After installing Raspbian and doing the standard hardening routine (disable root account, make a fresh user, disable ‘pi’ user, fail2ban, etc), I set Photoprism up on it, and pointed it at my NAS as the photo storage directory, but told it to store its cache locally on the SSD - since decent performance is probably a good thing for that.

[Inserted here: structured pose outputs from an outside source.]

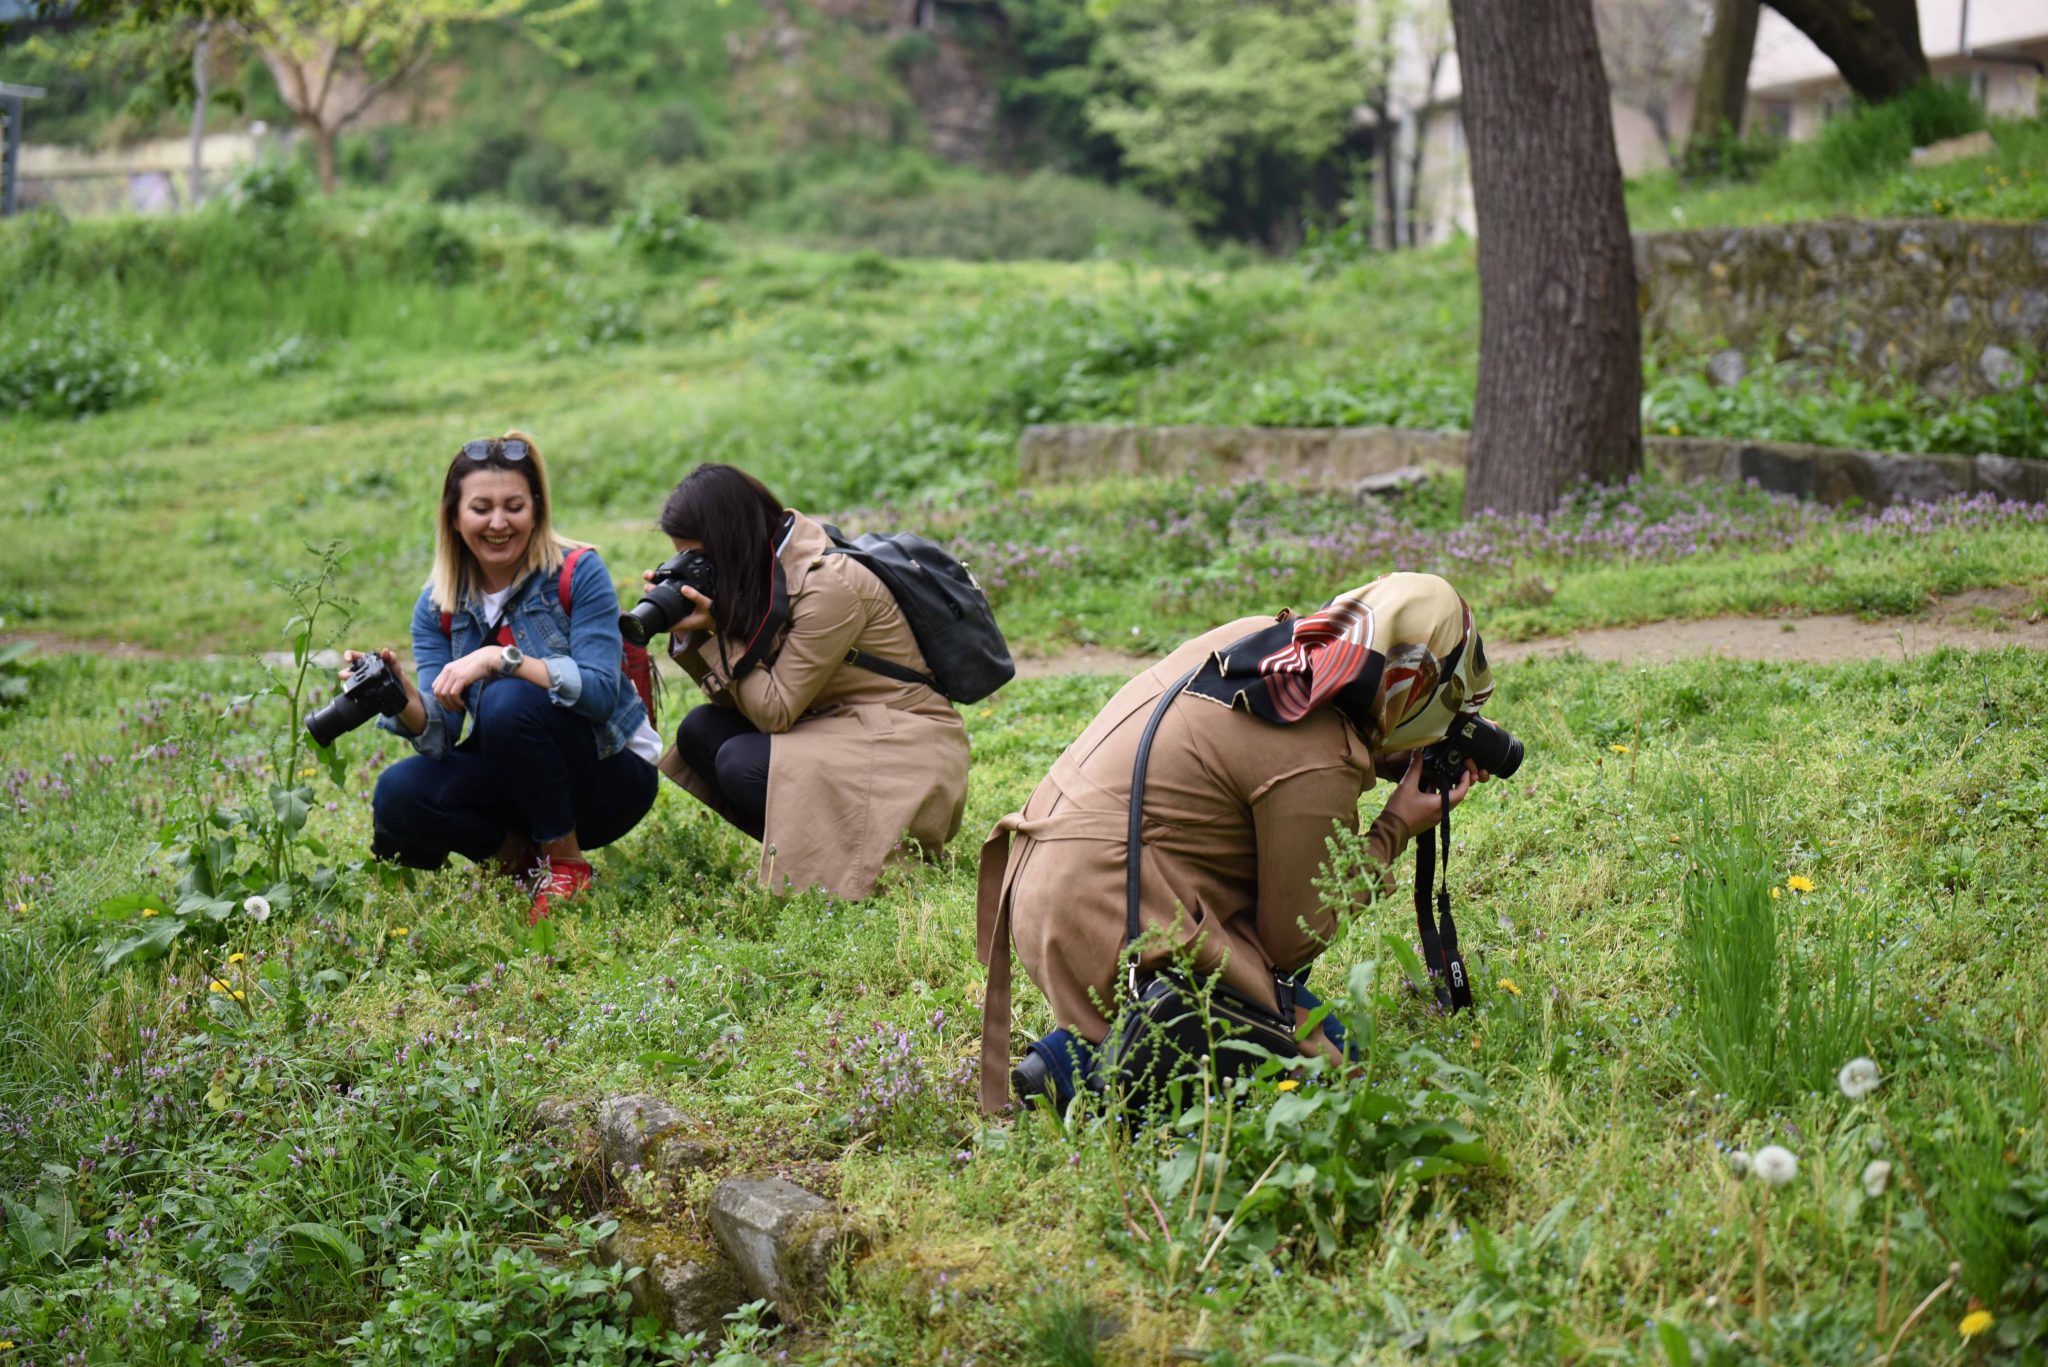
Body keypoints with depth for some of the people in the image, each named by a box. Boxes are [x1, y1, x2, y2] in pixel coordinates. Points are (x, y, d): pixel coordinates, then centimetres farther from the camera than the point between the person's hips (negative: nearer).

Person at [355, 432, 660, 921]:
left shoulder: (578, 573, -14)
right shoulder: (437, 606, -2)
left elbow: (600, 691, -25)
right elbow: (440, 736, -11)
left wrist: (501, 659, -34)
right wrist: (401, 698, -33)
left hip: (610, 774, -4)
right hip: (516, 777, 4)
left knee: (508, 702, -31)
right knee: (398, 795, -22)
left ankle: (566, 862, -12)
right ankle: (520, 854, 5)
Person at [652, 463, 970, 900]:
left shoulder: (828, 585, -22)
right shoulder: (767, 569, 4)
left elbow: (775, 711, -20)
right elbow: (739, 699, 4)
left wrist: (716, 630, -18)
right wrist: (689, 633, -9)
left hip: (908, 753, -9)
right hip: (839, 728, 9)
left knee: (742, 763, -26)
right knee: (699, 731, -2)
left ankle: (884, 852, -9)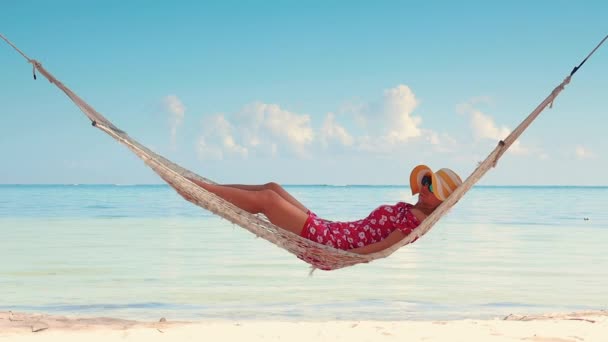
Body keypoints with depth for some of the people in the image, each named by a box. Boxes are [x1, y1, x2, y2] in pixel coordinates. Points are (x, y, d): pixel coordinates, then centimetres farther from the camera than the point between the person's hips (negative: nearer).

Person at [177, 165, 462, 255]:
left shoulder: (415, 219, -15)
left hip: (327, 242, -9)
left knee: (266, 198, -10)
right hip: (326, 230, 9)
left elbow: (378, 248, -22)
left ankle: (198, 189, 0)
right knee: (271, 188, 10)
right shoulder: (408, 210, 12)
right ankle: (204, 189, 14)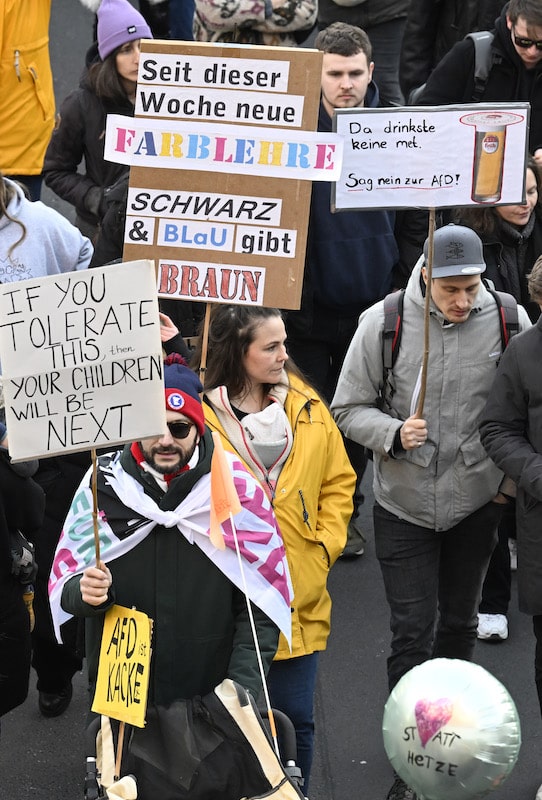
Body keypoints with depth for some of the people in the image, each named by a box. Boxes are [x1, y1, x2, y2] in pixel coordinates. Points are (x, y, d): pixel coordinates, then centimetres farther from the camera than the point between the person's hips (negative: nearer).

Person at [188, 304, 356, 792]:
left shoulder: (306, 407, 4)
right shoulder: (200, 413, -10)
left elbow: (339, 482, 10)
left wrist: (325, 549, 1)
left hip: (298, 601, 3)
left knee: (296, 717, 11)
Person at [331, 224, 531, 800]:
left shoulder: (508, 319, -10)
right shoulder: (384, 321, -13)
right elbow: (349, 408, -6)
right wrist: (394, 434, -22)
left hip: (477, 501, 2)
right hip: (404, 504, -2)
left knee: (459, 624, 20)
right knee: (411, 634, 1)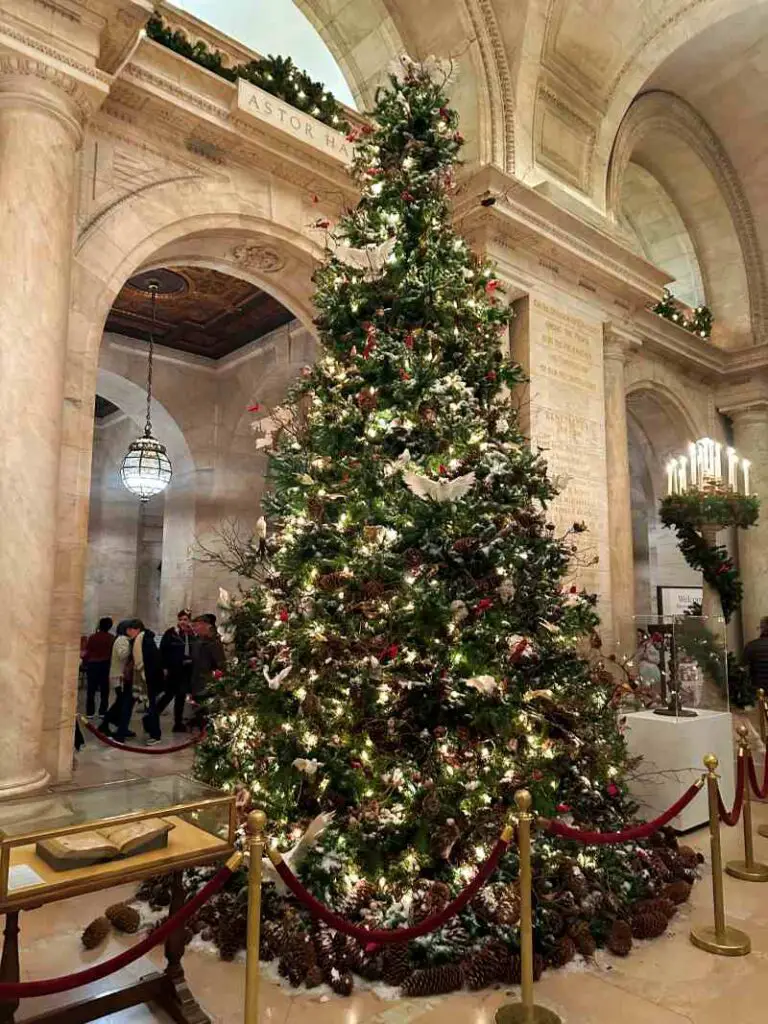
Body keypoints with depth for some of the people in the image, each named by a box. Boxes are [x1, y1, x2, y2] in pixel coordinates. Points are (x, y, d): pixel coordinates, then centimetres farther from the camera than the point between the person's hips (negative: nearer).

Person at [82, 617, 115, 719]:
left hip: (92, 664, 0)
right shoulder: (111, 638, -5)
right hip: (105, 665, 0)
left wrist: (84, 663, 10)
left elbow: (87, 652, -4)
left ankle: (90, 712, 5)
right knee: (104, 690, 8)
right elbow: (113, 653, -2)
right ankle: (103, 712, 7)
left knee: (91, 690, 6)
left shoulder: (92, 637, -6)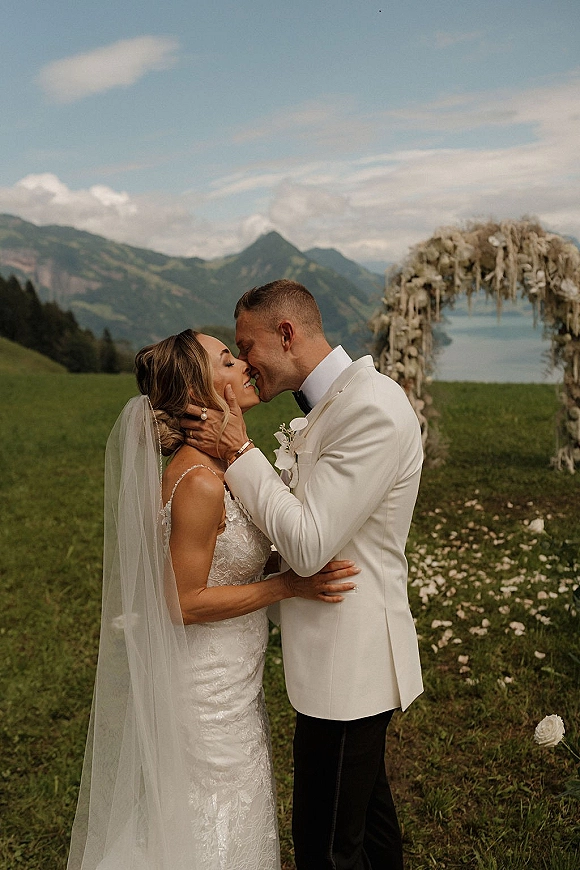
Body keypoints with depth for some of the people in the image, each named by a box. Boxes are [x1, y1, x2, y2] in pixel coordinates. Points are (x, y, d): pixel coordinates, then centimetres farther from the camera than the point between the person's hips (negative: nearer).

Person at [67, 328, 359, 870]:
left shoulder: (220, 464, 2)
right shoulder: (199, 483, -27)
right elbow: (185, 602, -23)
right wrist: (289, 584, -22)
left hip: (226, 680, 9)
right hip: (204, 691, -9)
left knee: (227, 821, 25)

It took around 3 days total for Photoprism to finish churning through all my photos and videos, where it generated almost 30GB of thumbnails, but after this process was complete I ended up with a lovely searchable indexed version of my photos, that while not quite as slick as Google Photos certainly meets my needs.
Adding more photos
Another problem is how do I back up new photos I’ve taken? I decided to go somewhat oldschool on this in the interest of keeping things simple, and set up Shotwell, a piece of free software which can import photos from your camera or phone, and organises them into a YYYY/MM/DD folder structure. It avoids reimporting duplicates, and seems somewhat okay with reading and writing to a SMB share. This means about once a week, I’ll dock my phone, import the photos using Shotwell, which will then put them on my NAS. At 4am the next day, those photos are backed up to Backblaze safely, and Photoprism will index them, making them available for search/retrieval.
This solution isn’t ideal, since Shotwell takes forever to be ready to import photos (assumedly because it’s reading the file list and checking nothing has changed from the SMB share), but it works well enough for me right now.
Deleting the photos from Google Photos
Once I’d done all this and was happy with the solution, I decided it was time to delete all the photos I had from Google Photos. Turns out, there is no button you can press to just delete all the photos you have, and instead I found a lovely script on Github called google-photos-delete-tool which when pasted in the dev tools of your browser, will delete your photos by automating the process of selecting them and moving them to trash. Be careful while doing this, since photos which were previously stored under the “Unlimited” photo storage plan will now take up space in your bin, and therefore you’ll need to empty your bin every now and then while the script is working. I had to regularly refresh the page and restart the script too, as it seemed to hang after deleting about 6 months of photos.
Thanks to a combination of a NAS, Raspberry Pi, Duplicati and Backblaze B2, I’ve got a photo management solution that I am fully in control of, that is housefire proof, and is encrypted at rest everywhere. I’m pretty happy about this, and given I use the Raspberry Pi and the NAS for other uses too (Plex, Home Assistant, etc) - it is fairly cost effective.